The article says analysts expect M&A activity to rise because cashed-up superannuation funds, sovereign wealth funds and global pension groups are attracted to the sector’s high yields and the strong Australian economy, and many REITs are trading at discounts to net tangible assets that make takeovers more likely.

According to the article, large, low-cost capital pools from superannuation and sovereign wealth funds are able to pursue deals, and a Macquarie-led consortium’s conditional offer for Charter Hall Office REIT shows how these investors can anchor takeovers and push sector consolidation.

The article notes that in a takeover the fund manager still receives fees, but the value of the REIT units tends to be aligned more closely to the net tangible value (NTA) of the assets and is less affected by sharemarket volatility.

Analysts in the article say share buybacks are likely to continue to dominate near-term activity, but mergers and acquisitions are expected to return to the spotlight as buyers target REITs trading at meaningful discounts to NTA.
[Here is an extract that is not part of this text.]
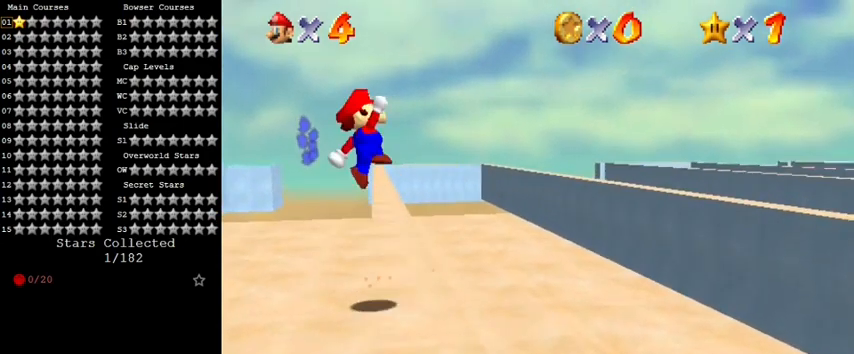
{"keys": ["right", "shift", "up"], "events": [[67, "left", "up"], [433, "right", "down"]]}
JPMorgan’s property analysts mentioned REITs trading at substantial discounts to NTA such as Australand, Mirvac, Westfield Retail Trust and Stockland, and the article also cites recent bids for ING Industrial Fund and Charter Hall Office REIT as precedent.

The article states the consortium made a $1.2 billion conditional offer for Charter Hall Office REIT, that Charter Hall Group would keep its manager role and its direct 13.3% stake, and that the remainder of the register would be held by superannuation and sovereign funds while independent directors review the proposal.

The article suggests more unlisted and wholesale property trusts could be created, often anchored by a listed parent and private investors — examples given include GPT Group’s wholesale office and retail funds and Macquarie’s focus on direct unlisted real estate trusts.

The article highlights analysts’ view that REITs trading at discounts of more than about 20% to net tangible assets (NTA) are more likely to attract merger and takeover interest, so investors should monitor listed-price-to-NTA discounts.